Thailand’s number two telco DTAC saw negative customer number growth last month on the back of three severe network outages that occurred in as many weeks.
According to the country’s MNP system, DTAC observed an exodus of 5,000 customers between December 5 2011 to January 16 this year. The outages occurred December 21 2011, 5 January 2012 and 8 January 2012.
DTAC’s chief customer officer Chaiyod Chirabowornkul told the Bangkok Post that the firm lost 3,000 customers in December alone, compared to an average of 1,000 normally. Chirabowowrnkul also admitted most of the customers who left were from the firm’s higher spending customer segment.
DTAC CEO Jon Eddy Abdullah told the Bangkok Post the recent customer churn was unlikely to affect the firm’s market position. DTAC has 23 million customers.
The first outage, which caused DTAC’s entire network to fail, occurred due to a flawed migration of the HLR from one database to another. The migration had been part of a two-year network modernization plan with Ericsson to replace DTAC’s 18 year-old 2G radio and backhaul network to one ready for 3G and LTE.
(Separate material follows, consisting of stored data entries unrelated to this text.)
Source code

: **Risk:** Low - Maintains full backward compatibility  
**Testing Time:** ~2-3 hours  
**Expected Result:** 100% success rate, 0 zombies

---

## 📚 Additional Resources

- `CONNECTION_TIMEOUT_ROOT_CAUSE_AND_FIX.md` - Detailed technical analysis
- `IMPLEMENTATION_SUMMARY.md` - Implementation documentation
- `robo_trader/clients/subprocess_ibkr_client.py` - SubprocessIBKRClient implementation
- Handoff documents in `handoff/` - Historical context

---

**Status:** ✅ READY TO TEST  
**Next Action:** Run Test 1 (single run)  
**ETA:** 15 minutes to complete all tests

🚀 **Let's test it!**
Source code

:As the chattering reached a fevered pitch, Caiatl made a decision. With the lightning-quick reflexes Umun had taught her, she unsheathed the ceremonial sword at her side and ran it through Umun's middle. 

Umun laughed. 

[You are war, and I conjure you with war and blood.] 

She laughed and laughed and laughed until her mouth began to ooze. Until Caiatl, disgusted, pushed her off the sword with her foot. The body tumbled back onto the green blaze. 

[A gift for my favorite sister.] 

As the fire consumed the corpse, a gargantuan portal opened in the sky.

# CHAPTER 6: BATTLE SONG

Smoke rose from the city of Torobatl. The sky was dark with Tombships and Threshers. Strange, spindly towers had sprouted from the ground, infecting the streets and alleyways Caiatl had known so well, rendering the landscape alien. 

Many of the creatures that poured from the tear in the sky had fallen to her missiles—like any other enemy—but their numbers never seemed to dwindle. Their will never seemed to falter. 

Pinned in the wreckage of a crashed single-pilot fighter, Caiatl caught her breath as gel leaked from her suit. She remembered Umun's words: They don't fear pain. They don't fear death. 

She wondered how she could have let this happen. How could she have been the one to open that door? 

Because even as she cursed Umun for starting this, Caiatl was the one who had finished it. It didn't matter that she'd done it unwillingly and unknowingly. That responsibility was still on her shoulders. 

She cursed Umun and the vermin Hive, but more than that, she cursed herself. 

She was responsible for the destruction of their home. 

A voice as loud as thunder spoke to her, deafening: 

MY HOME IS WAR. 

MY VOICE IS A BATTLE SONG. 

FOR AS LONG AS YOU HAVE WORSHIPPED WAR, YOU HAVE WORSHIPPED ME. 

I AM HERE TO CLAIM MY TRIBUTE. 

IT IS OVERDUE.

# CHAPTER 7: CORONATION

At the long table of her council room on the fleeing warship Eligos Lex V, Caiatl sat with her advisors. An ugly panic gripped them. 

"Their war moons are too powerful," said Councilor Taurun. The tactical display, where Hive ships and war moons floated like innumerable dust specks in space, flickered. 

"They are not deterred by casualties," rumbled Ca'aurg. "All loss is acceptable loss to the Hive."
The second outage was caused by a switch in South Thailand that malfunctioned. Abdullah told reporters as a press conference earlier this month that what usually takes five minutes to restart took hours due to the ongoing HLR migration. The problem worsened when a parameter change aimed at helping users get back online more quickly led to iPhone 4 users being disconnected from the network.